◆ EXCERTO DO DOCUMENTO ◆
-------------------------
4. SISTEMA IMUNE 1 Generalidades
4.6. Linfócitos T
Os linfócitos T subdividem-se em diferentes populações, de entre as quais os linfócitos T citotóxicos (Tc), os linfócitos T auxiliares/helper (Th), os linfócitos T γδ e os linfócitos T Natural Killer (NKT)178.
Os linfócitos Tc favorecem a necrose dos hepatócitos, por intermédio de citocinas pró-inflamatórias, entre as quais, o TNF-α, a perforina e a granzima179
(Figura 12).
O grupo dos linfócitos Th pode ser subdividido em Th1 e Th2. Os linfócitos Th1 caracterizam-se por um perfil de citocinas pró-inflamatórias, tendo como exemplo o interferão-γ (IFN- γ). No outro espetro, temos os linfócitos Th2 que
segregam citocinas anti-inflamatórias, como as interleucinas (IL) 4, 5 e 13178. A
sobrevida é superior quando favorecida laboratorialmente a resposta Th2, em relação à resposta Th1180.
As células de Kupffer ativam a população de linfócitos T γδ, com recurso à libertação da interleucina-23 (IL-23). Por sua vez, os linfócitos T γδ têm a
capacidade de chamar neutrófilos para o local de necrose, servindo-se da interleucina-17 (IL-17)181.
-------------------------
◆ MATERIAL EXTRAÍDO ◆
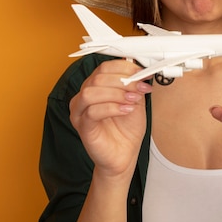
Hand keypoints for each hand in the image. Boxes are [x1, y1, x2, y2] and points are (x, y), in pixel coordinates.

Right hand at [69, 60, 150, 178]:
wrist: (124, 154)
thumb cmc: (127, 129)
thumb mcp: (136, 100)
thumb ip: (135, 85)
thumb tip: (141, 69)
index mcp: (96, 86)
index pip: (104, 67)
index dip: (125, 67)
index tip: (142, 73)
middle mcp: (84, 96)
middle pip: (98, 77)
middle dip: (124, 80)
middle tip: (140, 87)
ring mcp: (80, 111)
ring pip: (91, 92)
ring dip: (117, 93)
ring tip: (133, 100)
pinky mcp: (82, 126)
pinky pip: (92, 112)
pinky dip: (112, 108)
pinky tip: (126, 110)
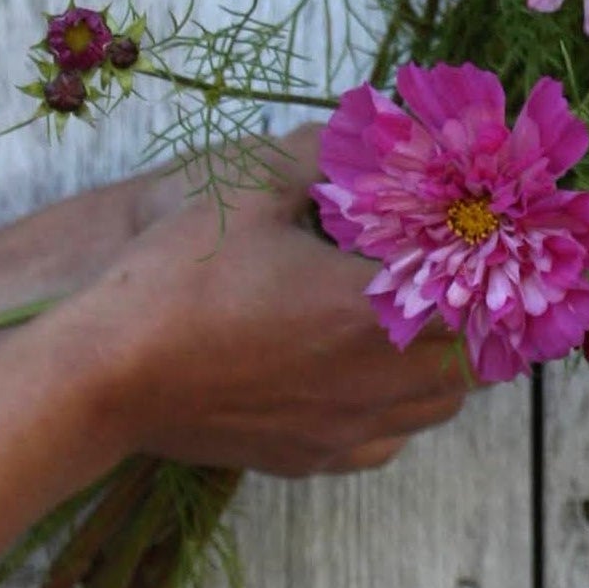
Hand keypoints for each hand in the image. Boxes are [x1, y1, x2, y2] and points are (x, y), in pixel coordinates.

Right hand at [45, 128, 474, 476]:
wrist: (101, 375)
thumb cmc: (175, 276)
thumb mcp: (245, 187)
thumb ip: (315, 153)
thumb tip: (357, 127)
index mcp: (371, 312)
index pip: (476, 300)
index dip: (488, 269)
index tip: (478, 241)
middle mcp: (372, 382)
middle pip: (472, 364)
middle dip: (474, 319)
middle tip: (453, 276)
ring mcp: (341, 430)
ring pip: (435, 409)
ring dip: (442, 367)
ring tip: (414, 322)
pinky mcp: (308, 461)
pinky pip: (384, 441)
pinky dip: (396, 410)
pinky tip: (361, 374)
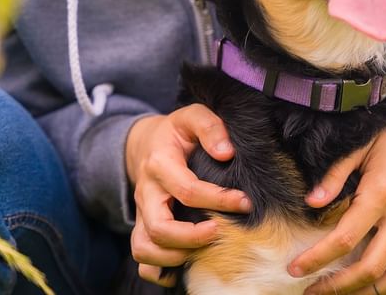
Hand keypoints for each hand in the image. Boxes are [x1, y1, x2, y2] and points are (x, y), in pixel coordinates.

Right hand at [125, 104, 250, 285]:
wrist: (147, 142)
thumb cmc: (177, 132)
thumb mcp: (192, 116)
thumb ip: (210, 127)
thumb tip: (227, 152)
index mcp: (160, 164)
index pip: (187, 190)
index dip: (219, 200)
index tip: (244, 202)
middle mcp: (145, 192)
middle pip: (159, 227)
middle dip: (192, 237)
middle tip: (220, 232)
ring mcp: (141, 213)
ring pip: (143, 248)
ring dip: (174, 256)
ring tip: (204, 250)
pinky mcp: (142, 226)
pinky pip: (140, 258)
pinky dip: (158, 270)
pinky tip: (185, 266)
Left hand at [289, 94, 385, 294]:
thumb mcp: (360, 146)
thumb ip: (335, 175)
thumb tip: (310, 202)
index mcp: (382, 192)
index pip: (344, 239)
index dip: (317, 259)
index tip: (295, 269)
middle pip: (371, 267)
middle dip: (338, 286)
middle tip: (314, 291)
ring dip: (369, 292)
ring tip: (344, 293)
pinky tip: (381, 291)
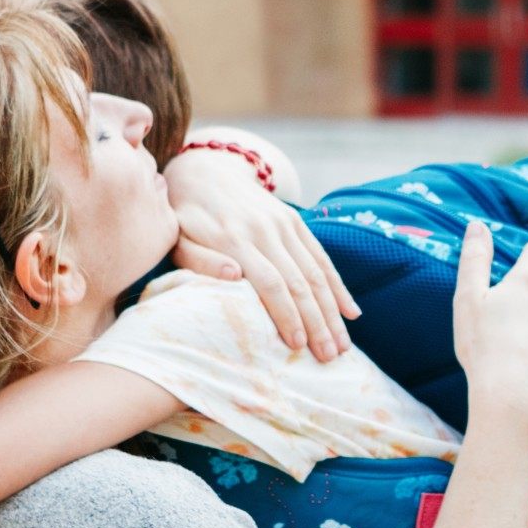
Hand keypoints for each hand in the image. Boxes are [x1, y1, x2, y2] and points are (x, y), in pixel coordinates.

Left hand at [166, 148, 359, 361]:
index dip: (286, 315)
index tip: (296, 345)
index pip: (269, 282)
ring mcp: (284, 223)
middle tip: (329, 357)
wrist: (207, 169)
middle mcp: (265, 229)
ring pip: (316, 272)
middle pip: (299, 282)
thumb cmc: (184, 216)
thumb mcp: (176, 237)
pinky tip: (351, 312)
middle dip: (317, 323)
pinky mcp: (295, 221)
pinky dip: (338, 286)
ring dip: (332, 312)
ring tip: (343, 345)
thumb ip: (200, 260)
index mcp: (234, 238)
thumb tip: (233, 277)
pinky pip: (321, 257)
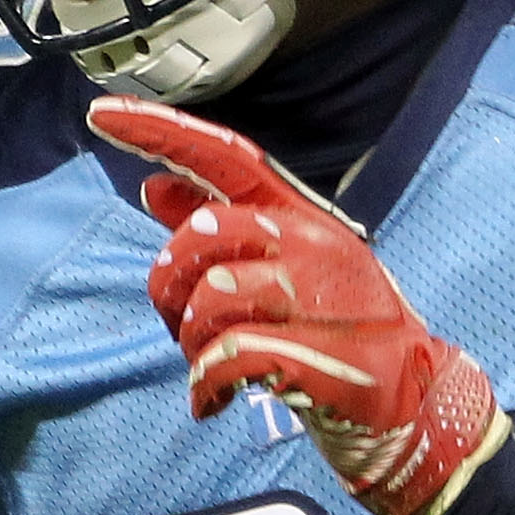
-------------------------
◆ REQUISITOS DO EXERCÍCIO ◆
Transcreva, por favor, do excerto sobre os linfócitos T tudo desde "Os linfócitos Tc" até "à resposta Th1180.", tal como está no texto.

◆ RESULTADO ◆
Os linfócitos Tc favorecem a necrose dos hepatócitos, por intermédio de citocinas pró-inflamatórias, entre as quais, o TNF-α, a perforina e a granzima179
(Figura 12).
O grupo dos linfócitos Th pode ser subdividido em Th1 e Th2. Os linfócitos Th1 caracterizam-se por um perfil de citocinas pró-inflamatórias, tendo como exemplo o interferão-γ (IFN- γ). No outro espetro, temos os linfócitos Th2 que
segregam citocinas anti-inflamatórias, como as interleucinas (IL) 4, 5 e 13178. A
sobrevida é superior quando favorecida laboratorialmente a resposta Th2, em relação à resposta Th1180.